Presidential Professor, S.J. Quinney College of Law, University of Utah

Paul G. Cassell received a B.A. (1981) and a J.D. (1984) from Stanford University, where he graduated Order of the Coif and was President of the Stanford Law Review. He clerked for then-Judge Antonin Scalia when Scalia was on the U.S. Court of Appeals for the D.C. Circuit (1984-85) and for Chief Justice Warren Burger of the United States Supreme Court (1985-86). Cassell then served as an Associate Deputy Attorney General with the U.S. Justice Department (1986-88) and as an Assistant U.S. Attorney for the Eastern District of Virginia (1988 to 1991). Cassell joined the faculty at the College of Law in 1992, where he taught full time until he was sworn in as a U.S. District Court Judge for the District of Utah in July, 2002. In November 2007, he resigned his judgeship to return full time to the College of Law to teach, write, and litigate on issues relating to crime victims’ rights and criminal justice reform.

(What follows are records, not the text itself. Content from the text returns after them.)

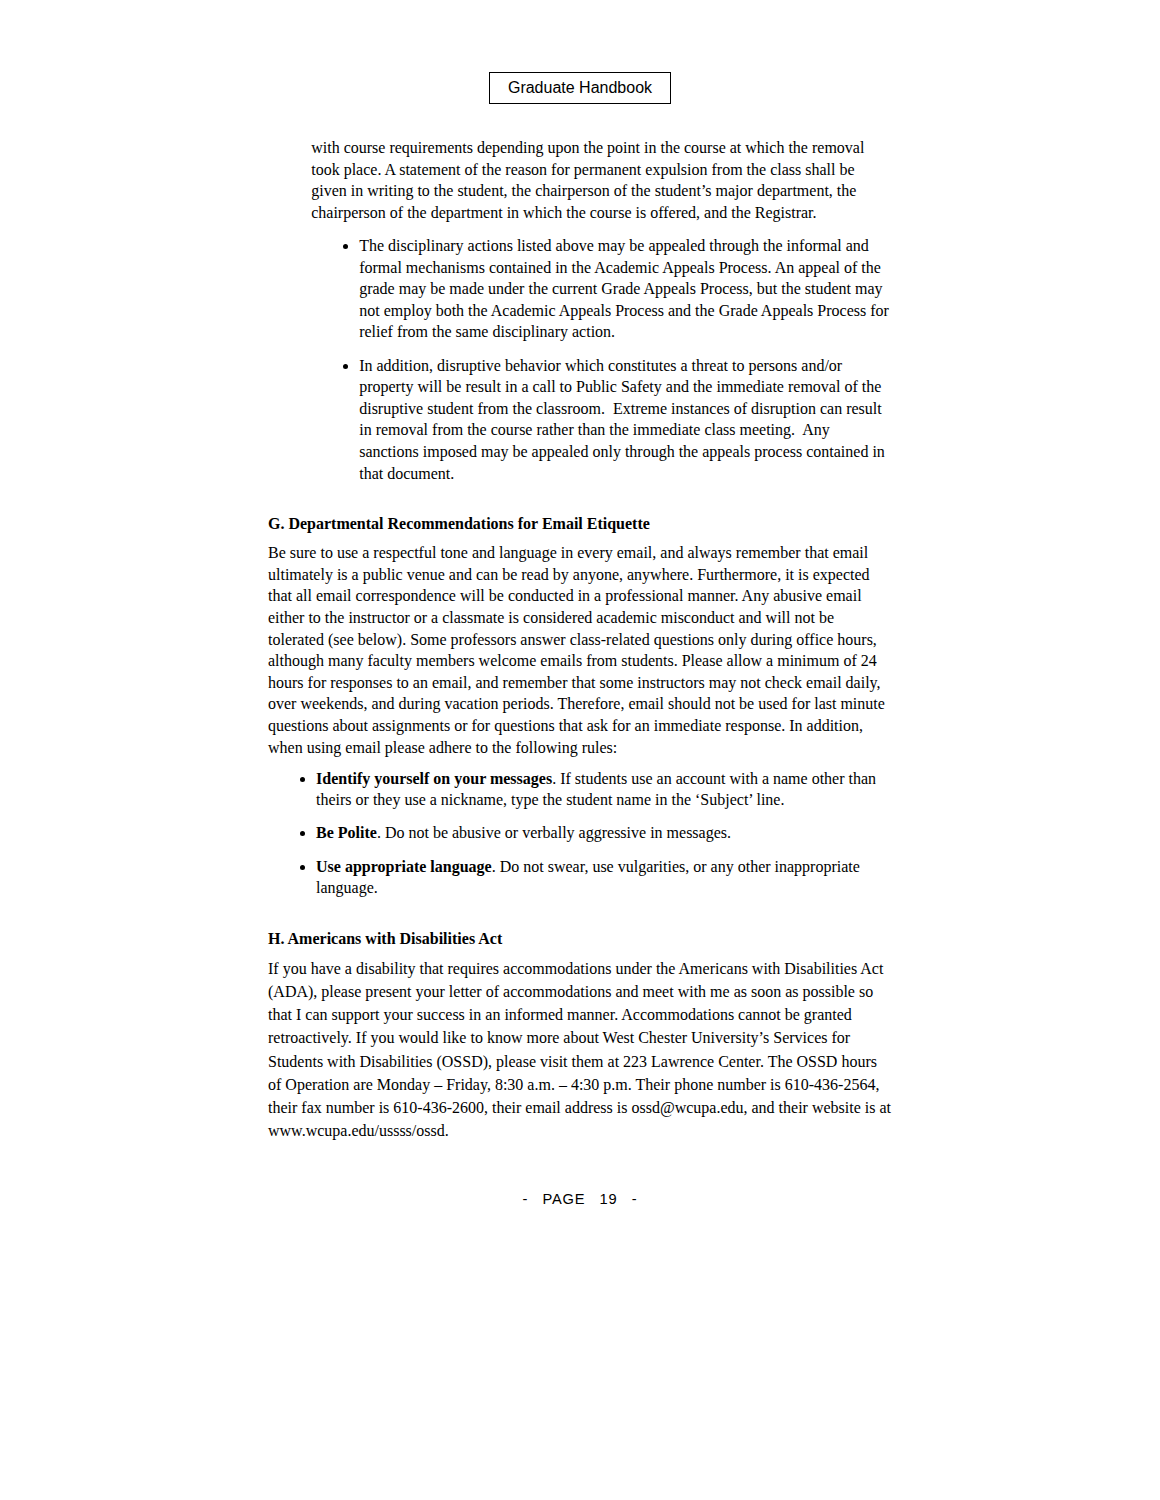Graduate Handbook
with course requirements depending upon the point in the course at which the removal took place. A statement of the reason for permanent expulsion from the class shall be given in writing to the student, the chairperson of the student’s major department, the chairperson of the department in which the course is offered, and the Registrar.
The disciplinary actions listed above may be appealed through the informal and formal mechanisms contained in the Academic Appeals Process. An appeal of the grade may be made under the current Grade Appeals Process, but the student may not employ both the Academic Appeals Process and the Grade Appeals Process for relief from the same disciplinary action.
In addition, disruptive behavior which constitutes a threat to persons and/or property will be result in a call to Public Safety and the immediate removal of the disruptive student from the classroom. Extreme instances of disruption can result in removal from the course rather than the immediate class meeting. Any sanctions imposed may be appealed only through the appeals process contained in that document.
G. Departmental Recommendations for Email Etiquette
Be sure to use a respectful tone and language in every email, and always remember that email ultimately is a public venue and can be read by anyone, anywhere. Furthermore, it is expected that all email correspondence will be conducted in a professional manner. Any abusive email either to the instructor or a classmate is considered academic misconduct and will not be tolerated (see below). Some professors answer class-related questions only during office hours, although many faculty members welcome emails from students. Please allow a minimum of 24 hours for responses to an email, and remember that some instructors may not check email daily, over weekends, and during vacation periods. Therefore, email should not be used for last minute questions about assignments or for questions that ask for an immediate response. In addition, when using email please adhere to the following rules:
Identify yourself on your messages. If students use an account with a name other than theirs or they use a nickname, type the student name in the ‘Subject’ line.
Be Polite. Do not be abusive or verbally aggressive in messages.
Use appropriate language. Do not swear, use vulgarities, or any other inappropriate language.
H. Americans with Disabilities Act
If you have a disability that requires accommodations under the Americans with Disabilities Act (ADA), please present your letter of accommodations and meet with me as soon as possible so that I can support your success in an informed manner. Accommodations cannot be granted retroactively. If you would like to know more about West Chester University’s Services for Students with Disabilities (OSSD), please visit them at 223 Lawrence Center. The OSSD hours of Operation are Monday – Friday, 8:30 a.m. – 4:30 p.m. Their phone number is 610-436-2564, their fax number is 610-436-2600, their email address is ossd@wcupa.edu, and their website is at www.wcupa.edu/ussss/ossd.
- PAGE 19 -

Professor Cassell teaches criminal procedure, crime victims’ rights, criminal law, and related classes. He has also pubished numerous law review articles on criminal justice issues in journals such as the Stanford Law Review, the Michigan Law Review, the Harvard Journal of Law and Public Policy, and the Journal of Criminal Law and Criminology. He is a co-author of the nation’s only law school textbook on crime victims’ rights, Victims in Criminal Procedure (various editions, most recently in its fourth edition published in 2018).

Professor Cassell has argued pro bono cases relating to crime victims’ rights before the United States Supreme Court, the 2nd, 4th, 5th, 6th, 7th, 8th, 10th, 11th, and D.C. Circuits, several U.S. District Courts, the Utah Supreme Court, the Arizona Supreme Court, and various other courts around the country.

Cassell is a member of the American Law Institute and fellow of the American Bar Foundation.